*** Opening Extracted records ***
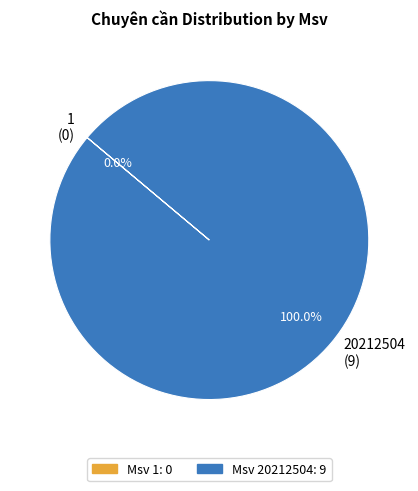

True or false: 20212504 accounts for 99% of the total.

False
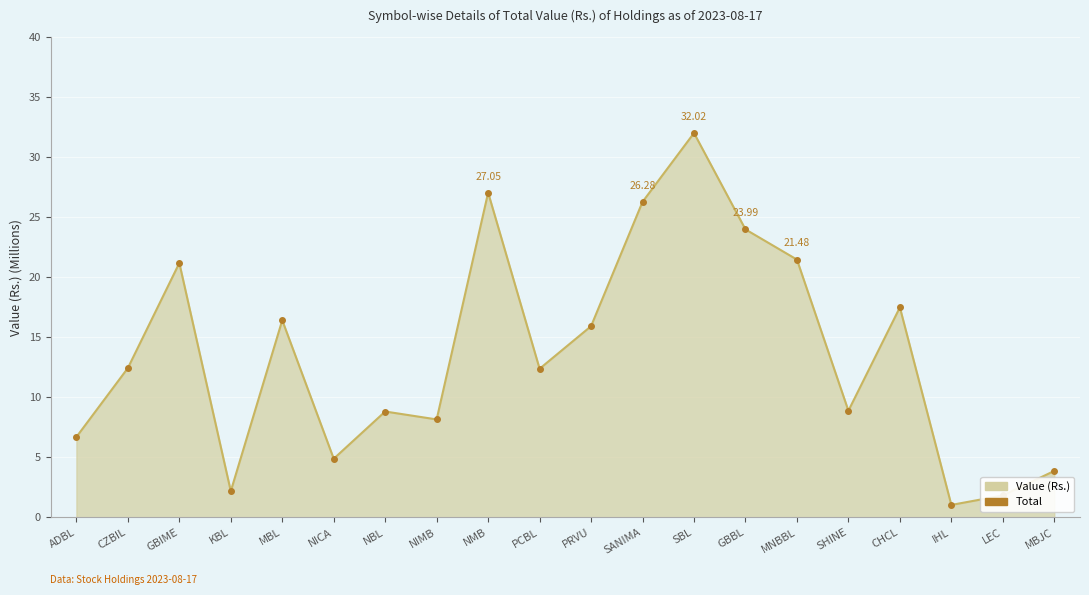

Does the chart display data point markers on the line(s)?

Yes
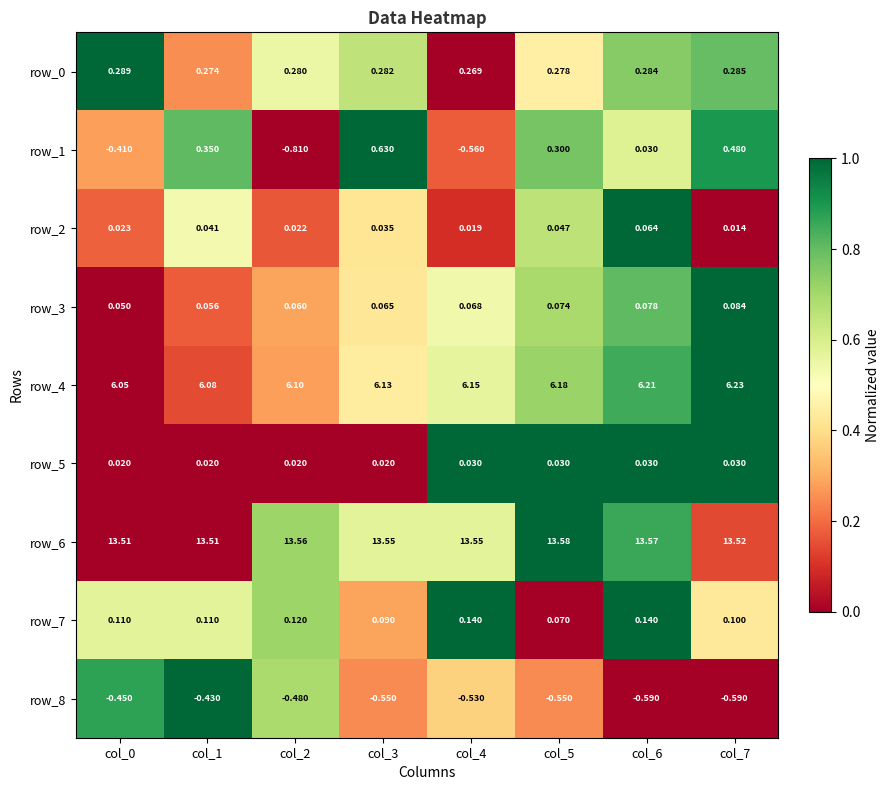

Between col_7 and col_6, which is larger?

col_7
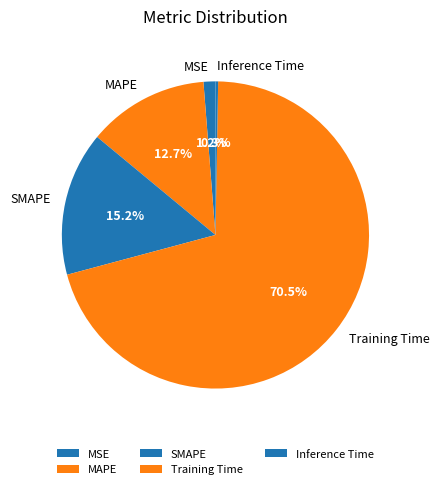

Rank the categories by value from highest to lowest.

Training Time, SMAPE, MAPE, MSE, Inference Time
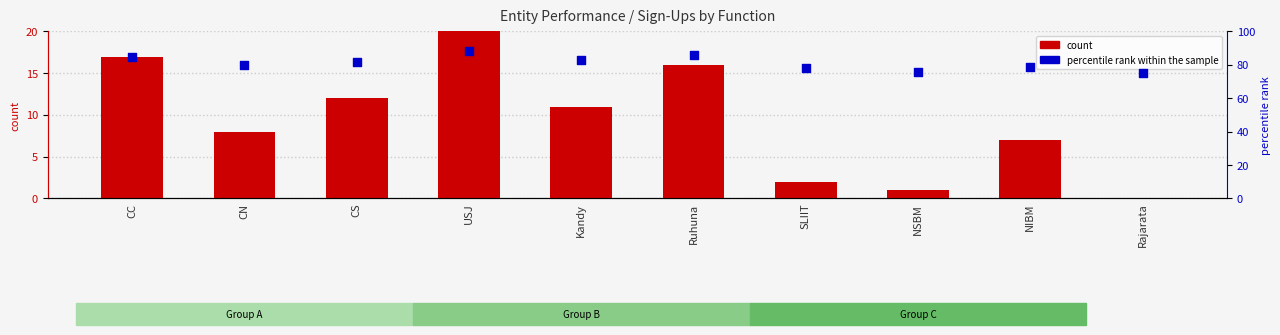

Which series has the largest Y range (max minus min)?

count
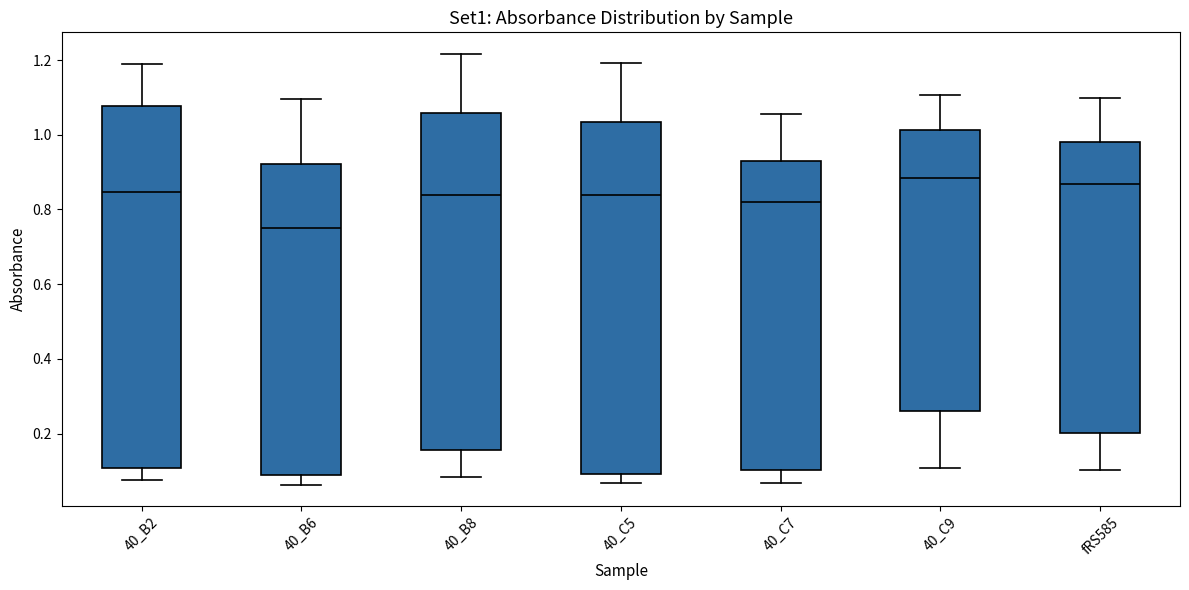

Which box is the tallest, from its lower edge to its upper edge?

40_B2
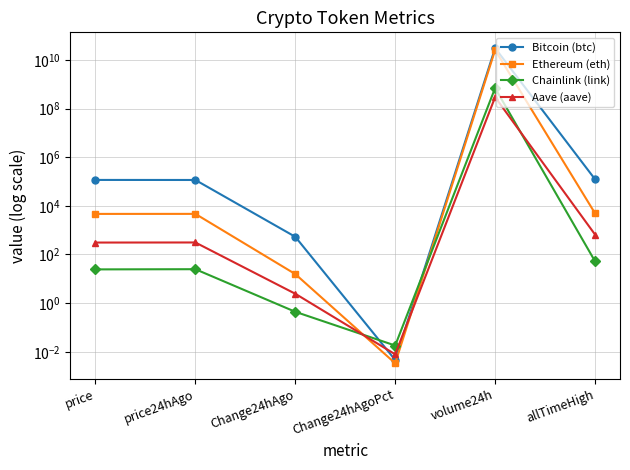

Reading left to right, list all the values displayed in this chart.

Bitcoin (btc): 116385.0	115851.0	534.0	0.0	30709285124.0	124128.0
Ethereum (eth): 4662.3	4678.0	15.7	0.0	25563099879.0	4946.1
Chainlink (link): 24.4	24.8	0.4	0.0	697904892.0	52.7
Aave (aave): 309.6	312.0	2.4	0.0	295448001.0	661.7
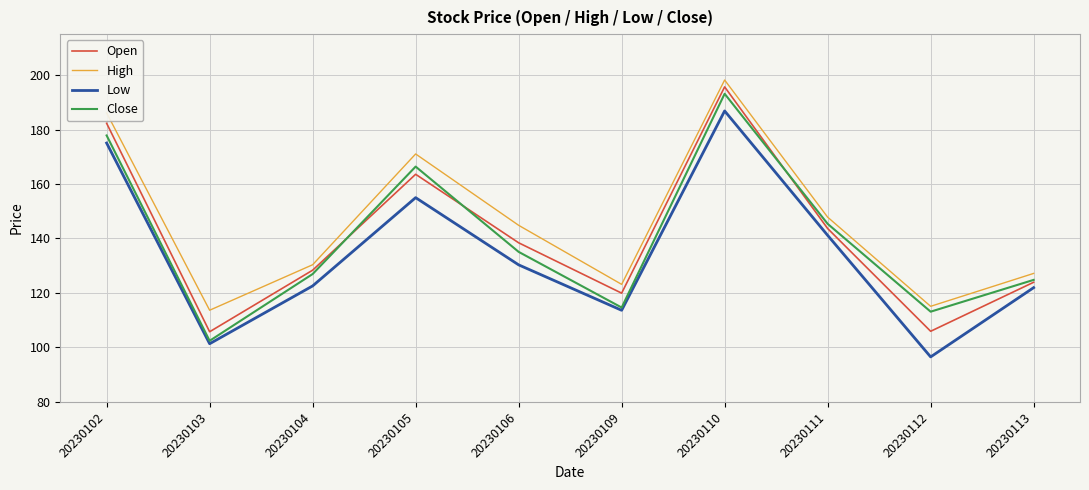

What is the sum of all High values?

1457.4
*** Closing Extracted records ***
(Request) Reproduce the entire listing above word for word, leaving out the pictures.

(Result of the exercise)
True or false: 20212504 accounts for 99% of the total.

False

Does the chart display data point markers on the line(s)?

Yes

Between col_7 and col_6, which is larger?

col_7

Rank the categories by value from highest to lowest.

Training Time, SMAPE, MAPE, MSE, Inference Time

Which series has the largest Y range (max minus min)?

count

Which box is the tallest, from its lower edge to its upper edge?

40_B2

Reading left to right, list all the values displayed in this chart.

Bitcoin (btc): 116385.0	115851.0	534.0	0.0	30709285124.0	124128.0
Ethereum (eth): 4662.3	4678.0	15.7	0.0	25563099879.0	4946.1
Chainlink (link): 24.4	24.8	0.4	0.0	697904892.0	52.7
Aave (aave): 309.6	312.0	2.4	0.0	295448001.0	661.7

What is the sum of all High values?

1457.4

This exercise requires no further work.